The Foxglove Project
About the Project
I spent most of 2016 working in Rwanda for a local NGO. Through this work, photographing and collecting stories, I encountered women and their families whose lives had been dramatically transformed through self-help groups. You can read more about self-help groups here.
While I was in Rwanda, The Foxglove Project, an Australian fundraising organisation, was funding the creation of groups in Rwanda’s hilly Southern Province. We agreed that we had an ideal opportunity to capture the stories of these women (over ninety percent of groups are women) as they entered a self-help group, and to follow them through the group over two to three years. I wanted to hear from them before they started with their groups, to get an idea of their lives now, and what they hope for from the group.
I know from talking to women who have been some years in self-help groups that their outlook will change: from seeing the groups as a lender of money to finding their own confidence, finding a voice in their community, and finding a family in their group. As some of these women already in groups told me their history, I could see in their faces the amazement at their own story. Never would they have thought...
A while back I left behind my day job to do what you see here, tell stories through photographs and words (if a picture is worth a thousand words, what about a picture and words?). I have worked in Rwanda, Ghana, Cambodia, and of course my home country Australia. You can see more of my work on my website: www.geoffbartlett.photography
About my partners
The Foxglove Project and AEE Rwanda do the fantastic work of bringing self-help groups to women in rural Rwanda.
This website publishes the first set of six stories. I will be returning to Rwanda in September 2017 to catch up with these women again, see where they are now, and to add a new set stories from women entering groups. My target is ten to fifteen women. As the process evolves, so will this website. I hope to add in stories from the women’s husbands and families, where available, to understand the changes their lives; how they feel about the groups and their wives’ and mothers’ journeys.

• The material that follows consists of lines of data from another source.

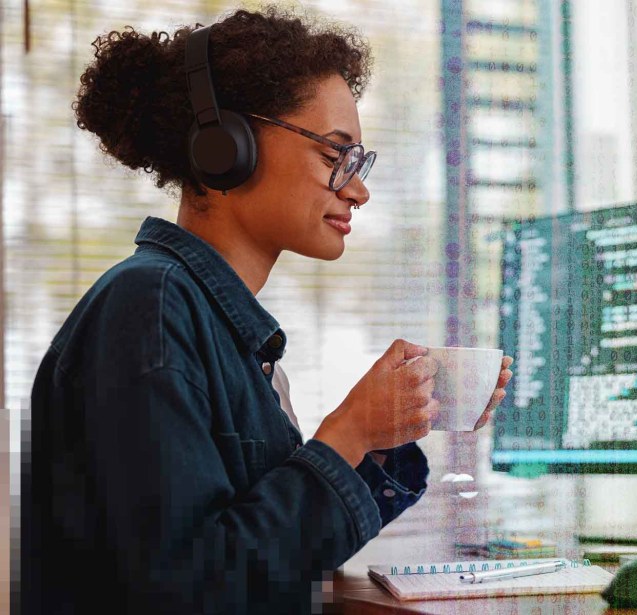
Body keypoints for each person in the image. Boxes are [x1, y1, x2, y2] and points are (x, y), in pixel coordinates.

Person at [21, 7, 513, 614]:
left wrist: (383, 438)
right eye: (336, 154)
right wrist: (348, 432)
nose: (358, 188)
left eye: (359, 163)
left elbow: (267, 553)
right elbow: (186, 589)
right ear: (226, 147)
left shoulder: (212, 327)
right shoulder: (150, 308)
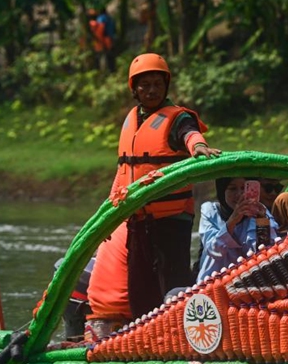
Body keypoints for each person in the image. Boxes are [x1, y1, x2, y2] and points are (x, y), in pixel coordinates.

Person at [92, 53, 220, 321]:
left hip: (171, 222)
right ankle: (144, 346)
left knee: (171, 289)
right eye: (145, 85)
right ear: (134, 89)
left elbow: (190, 134)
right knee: (140, 290)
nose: (152, 90)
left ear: (166, 86)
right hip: (137, 221)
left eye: (157, 84)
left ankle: (175, 344)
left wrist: (198, 147)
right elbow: (123, 173)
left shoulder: (178, 118)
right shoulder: (132, 120)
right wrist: (106, 219)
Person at [196, 177, 278, 282]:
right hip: (212, 283)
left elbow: (264, 253)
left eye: (244, 188)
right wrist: (233, 220)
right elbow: (214, 250)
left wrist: (261, 223)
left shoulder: (259, 211)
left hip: (247, 283)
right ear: (222, 191)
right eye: (232, 189)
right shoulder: (210, 211)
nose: (239, 194)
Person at [96, 8, 116, 72]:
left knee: (104, 56)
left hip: (105, 39)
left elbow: (101, 28)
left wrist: (99, 40)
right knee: (111, 56)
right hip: (111, 38)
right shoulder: (109, 18)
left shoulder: (101, 18)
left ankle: (105, 72)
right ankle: (112, 71)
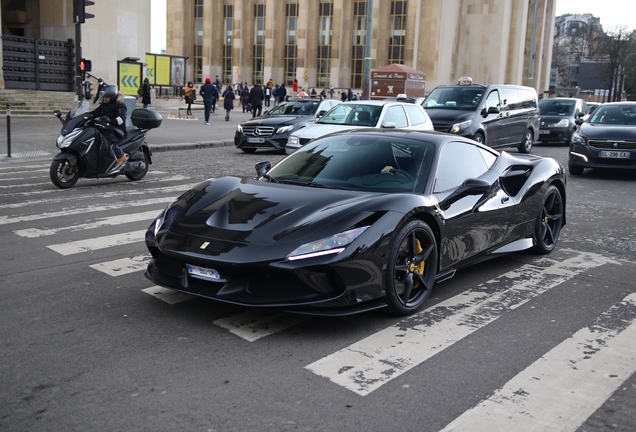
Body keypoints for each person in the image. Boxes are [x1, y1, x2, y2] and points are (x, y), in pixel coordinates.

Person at [89, 85, 127, 167]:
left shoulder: (120, 106)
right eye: (104, 97)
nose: (104, 99)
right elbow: (94, 113)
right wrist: (84, 116)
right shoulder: (104, 105)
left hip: (117, 130)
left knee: (105, 137)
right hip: (105, 127)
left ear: (112, 97)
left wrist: (110, 120)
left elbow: (121, 119)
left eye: (107, 97)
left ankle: (120, 156)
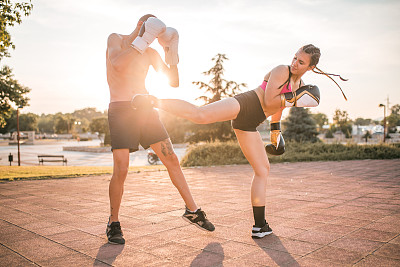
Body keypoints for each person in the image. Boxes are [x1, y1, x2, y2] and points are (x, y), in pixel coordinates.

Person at [132, 44, 347, 238]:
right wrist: (294, 98)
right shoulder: (282, 70)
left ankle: (260, 226)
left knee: (263, 170)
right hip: (246, 104)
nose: (294, 63)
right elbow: (269, 99)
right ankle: (153, 100)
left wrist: (275, 134)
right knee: (201, 115)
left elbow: (278, 109)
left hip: (252, 122)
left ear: (310, 67)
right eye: (295, 57)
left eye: (301, 62)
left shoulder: (299, 83)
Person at [106, 14, 215, 245]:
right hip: (121, 110)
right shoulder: (117, 39)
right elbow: (117, 64)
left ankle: (192, 210)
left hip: (145, 109)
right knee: (122, 168)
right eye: (152, 33)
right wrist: (144, 38)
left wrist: (171, 51)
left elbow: (173, 81)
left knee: (172, 159)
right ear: (141, 26)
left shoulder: (151, 53)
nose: (154, 39)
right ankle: (113, 222)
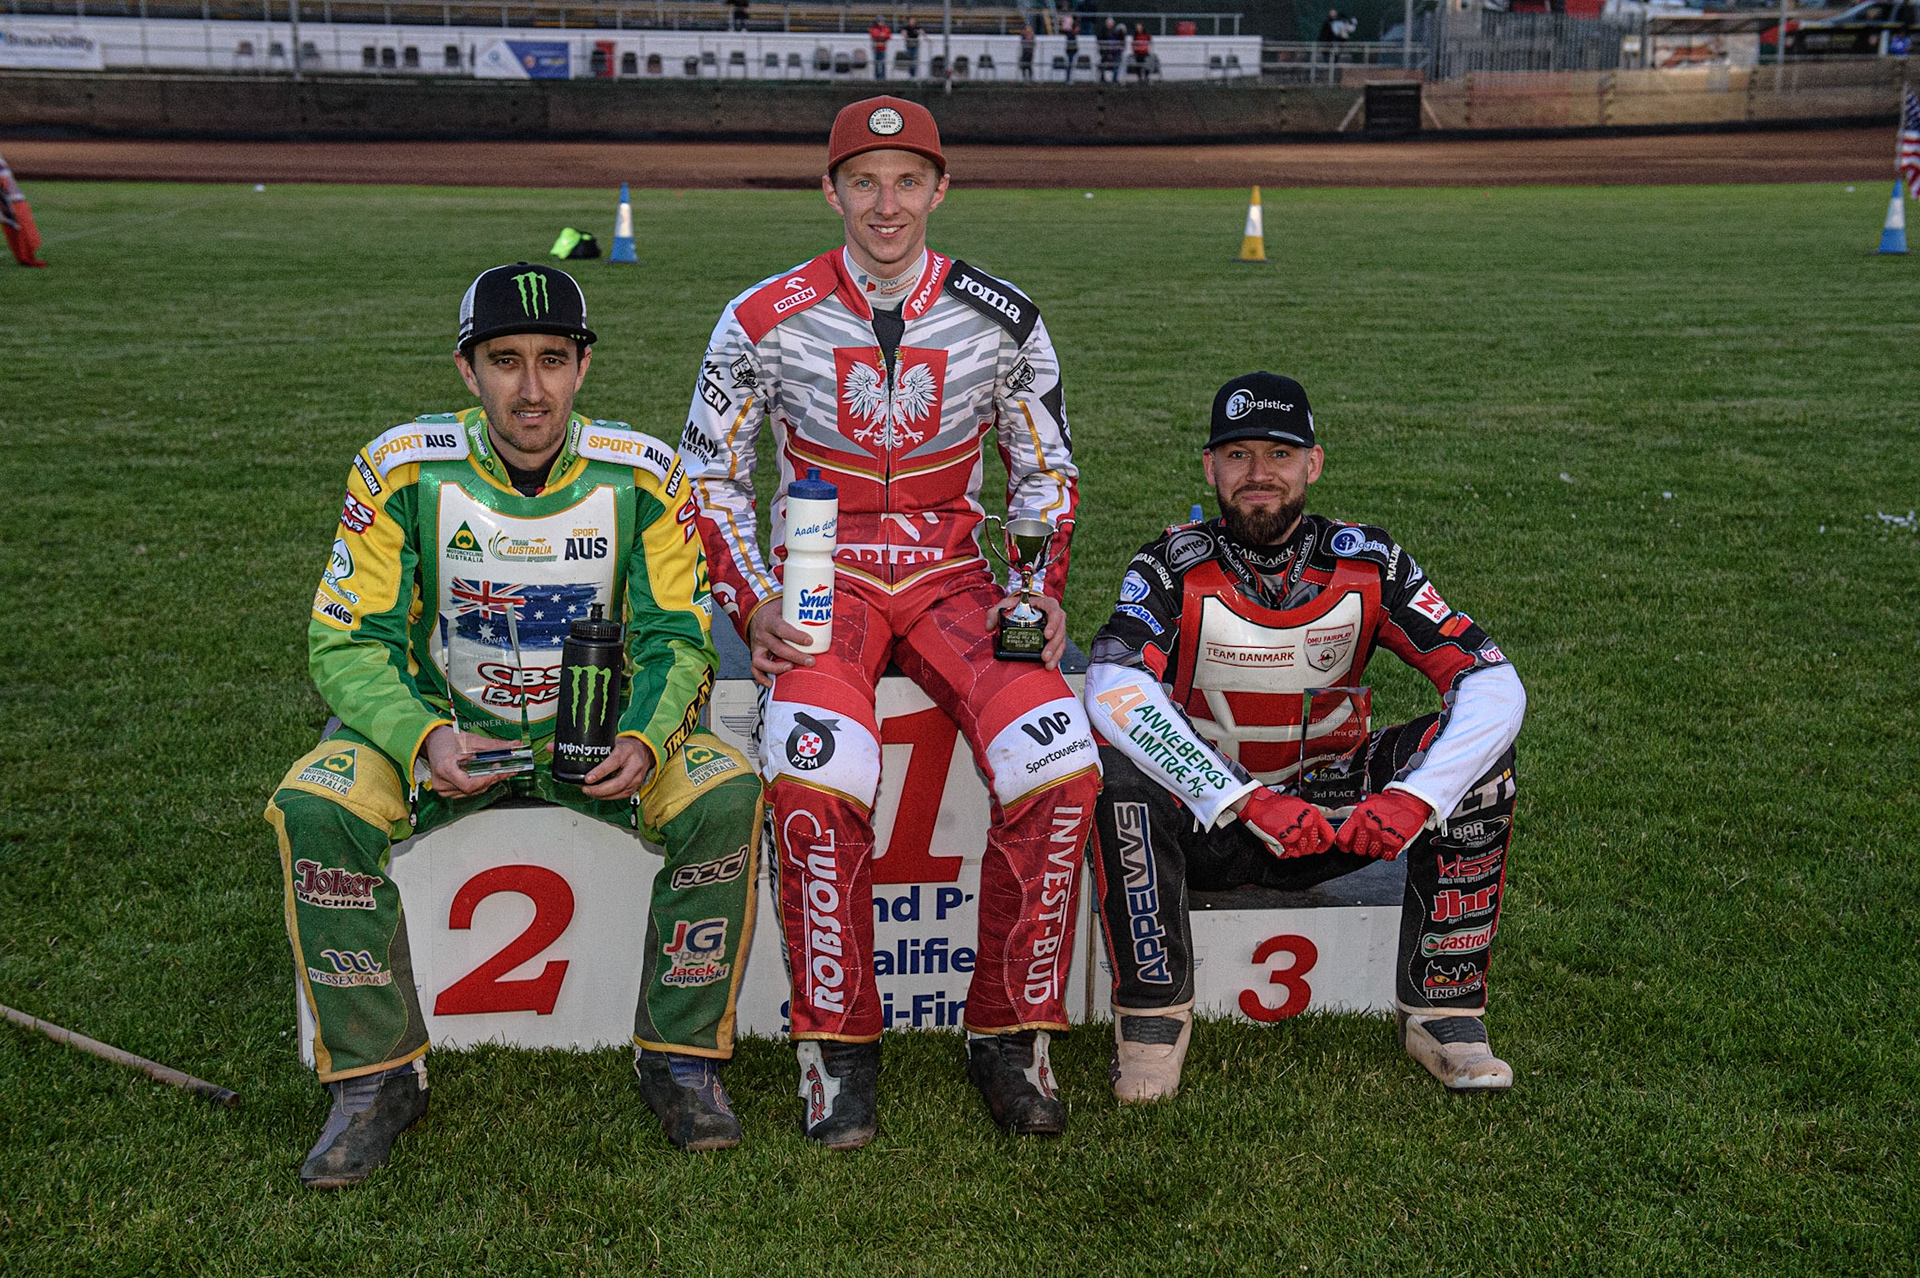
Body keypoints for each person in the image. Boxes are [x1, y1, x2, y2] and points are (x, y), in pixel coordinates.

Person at [266, 262, 764, 1187]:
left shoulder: (644, 474)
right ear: (468, 370)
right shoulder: (399, 467)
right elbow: (346, 641)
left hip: (593, 738)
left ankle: (681, 1059)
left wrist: (646, 737)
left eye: (552, 360)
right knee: (316, 806)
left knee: (725, 793)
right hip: (445, 736)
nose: (530, 388)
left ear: (583, 367)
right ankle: (378, 1081)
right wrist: (420, 737)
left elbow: (678, 636)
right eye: (505, 361)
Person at [681, 97, 1098, 1148]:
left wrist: (1036, 588)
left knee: (1061, 771)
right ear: (830, 191)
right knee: (817, 790)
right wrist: (754, 600)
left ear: (941, 188)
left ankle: (1010, 1038)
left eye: (908, 180)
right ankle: (839, 1053)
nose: (886, 203)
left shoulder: (1003, 316)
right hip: (825, 588)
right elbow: (707, 478)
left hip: (958, 582)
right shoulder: (760, 316)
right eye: (864, 180)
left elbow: (1042, 468)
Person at [1081, 372, 1526, 1103]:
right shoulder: (1169, 565)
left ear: (1313, 464)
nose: (1259, 475)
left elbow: (1492, 681)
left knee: (1481, 762)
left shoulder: (1370, 563)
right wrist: (1244, 801)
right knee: (1116, 769)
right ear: (1209, 466)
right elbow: (1113, 689)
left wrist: (1416, 797)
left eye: (1279, 455)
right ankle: (1152, 1021)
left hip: (1338, 817)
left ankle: (1445, 1014)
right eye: (1238, 455)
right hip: (1211, 825)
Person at [1061, 13, 1079, 81]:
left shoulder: (1072, 34)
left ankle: (1068, 78)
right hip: (1070, 50)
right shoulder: (1070, 34)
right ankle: (1068, 78)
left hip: (1072, 50)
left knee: (1070, 64)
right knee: (1069, 64)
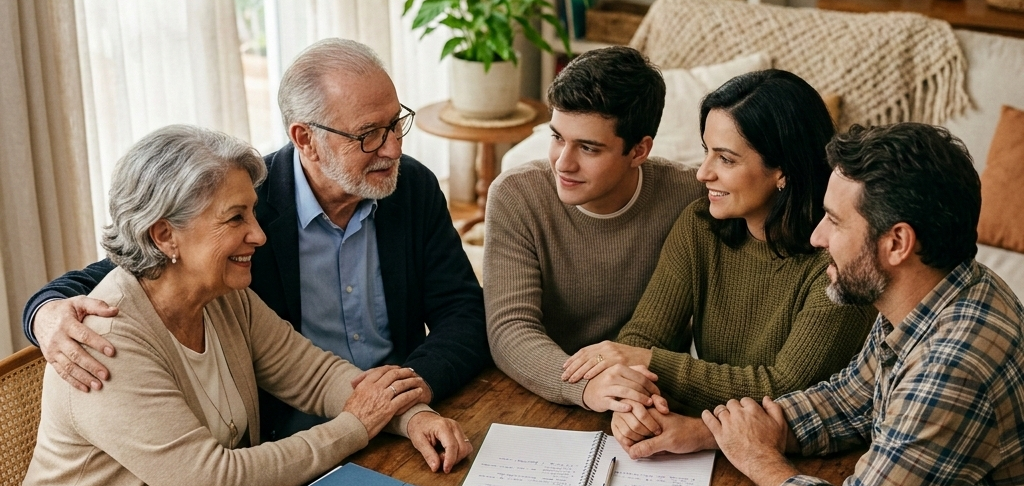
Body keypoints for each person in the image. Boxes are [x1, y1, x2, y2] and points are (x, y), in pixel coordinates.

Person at [21, 38, 490, 440]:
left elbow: (464, 311)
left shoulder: (410, 187)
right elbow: (132, 266)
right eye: (368, 134)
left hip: (401, 414)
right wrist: (44, 312)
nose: (393, 147)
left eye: (395, 123)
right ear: (305, 139)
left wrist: (410, 388)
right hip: (287, 436)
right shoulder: (241, 205)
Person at [24, 125, 472, 486]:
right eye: (236, 217)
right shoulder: (103, 344)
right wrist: (356, 426)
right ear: (164, 236)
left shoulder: (225, 298)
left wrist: (411, 416)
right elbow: (214, 478)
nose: (259, 234)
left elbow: (315, 376)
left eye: (253, 213)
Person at [682, 123, 1023, 486]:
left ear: (897, 243)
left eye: (834, 220)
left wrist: (757, 457)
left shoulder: (951, 370)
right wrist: (708, 431)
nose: (818, 237)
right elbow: (848, 402)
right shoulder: (932, 294)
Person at [565, 69, 875, 432]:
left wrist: (650, 363)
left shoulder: (839, 262)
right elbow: (645, 334)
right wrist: (632, 400)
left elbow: (786, 388)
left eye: (726, 159)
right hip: (699, 432)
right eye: (706, 151)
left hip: (798, 449)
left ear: (783, 170)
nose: (703, 173)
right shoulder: (701, 224)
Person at [484, 46, 705, 411]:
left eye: (588, 148)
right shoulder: (516, 195)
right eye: (557, 137)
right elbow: (510, 329)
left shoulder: (688, 195)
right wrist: (589, 386)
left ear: (639, 151)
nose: (563, 163)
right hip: (547, 386)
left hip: (651, 395)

I think these stories are worth telling on their own merits. Although the women often come from great hardship, and will continue to live in conditions that most readers of this website would find very hard, their stories are positive and inspiring. These are good stories to let out into the world.
I hope to inform potential donors about a different way to help in developing countries, one that has had remarkable success in moving families above the poverty line.
Most of all, I hope to show these women and their families as the people they are, just getting on with it as best they can even though saddled with difficult circumstances, and to show that we all have something to offer.
How to help
This project has been self-funded to date, excepting in-country transport and accommodation supplied by AEE Rwanda and The Foxglove Project.
If you think you can help, please contact me. Areas that I can think of are:
Funding (of course!), but this can include pointing me in the direction of likely grants, or photographic work.
Promotion - how can I get these stories to a wider audience
Website design - suggestions on and assistance with improving this website
Next steps - how to take these stories beyond a website
and... anything else I might not have mentioned
....and, of course, please support The Foxglove Project in funding self-help groups in Rwanda.
Foxglove is a registered Australian charity supporting sustainable women and girl projects in the Developing World.
Many of us would widely agree on what we would love to see: clean water, food security and nutrition, sanitation and hygiene, education and literacy, better employment opportunities, housing and security. The outcomes are clear but HOW to achieve these outcomes is still in dispute.
For many decades the development approach has been centred upon the generosity of the West – a donor based model – but now many years down the track we find that the returns are far poorer than expected. In fact after trillions of charity dollars being donated to Africa, people are in a worse condition with a rapidly rising gap between the rich and poor.
Foxglove has been founded with 5 objectives in mind:
Our focus is international: 87% of the Australian charity dollar goes to Australian-based initiatives. Foxglove sees its role in the Third World where needs are significant and a small amount of funds make a remarkable difference.
We keep our Australian expenses very lean. We spend a maximum of 13 cents of every dollar in Australia:
We only partner with Indigenous organisations: Foxglove only partners with indigenous in-country organisations that have the capacity to develop and implement effective local projects.
We focus on women and girls: Women in the developing world spend 80 cents of every dollar they earn on family and community. It is estimated that a woman leaving poverty will take between 5-7 others with her.
We take a sustainable approach to development: Projects reliant on ongoing financial support inevitably move towards dependence and disempowerment. Foxglove will only support projects that are committed to outcomes of independence and self-sufficiency.
AEE Rwanda is a local Rwandan NGO working to promote the rights of children, alleviate poverty, and empower Rwandan's regardless of gender or religion. AEE Rwanda is based in the captial Kigali, and has ten branch offices across Rwanda that manage local programs.
AEE Rwanda pioneered the self-help group approach in Rwanda, importing the concept after seeing its success in India, and has replicated that success in Rwanda. By 2016, AEE Rwanda had established close to 12,000 groups reaching over 200,000 people.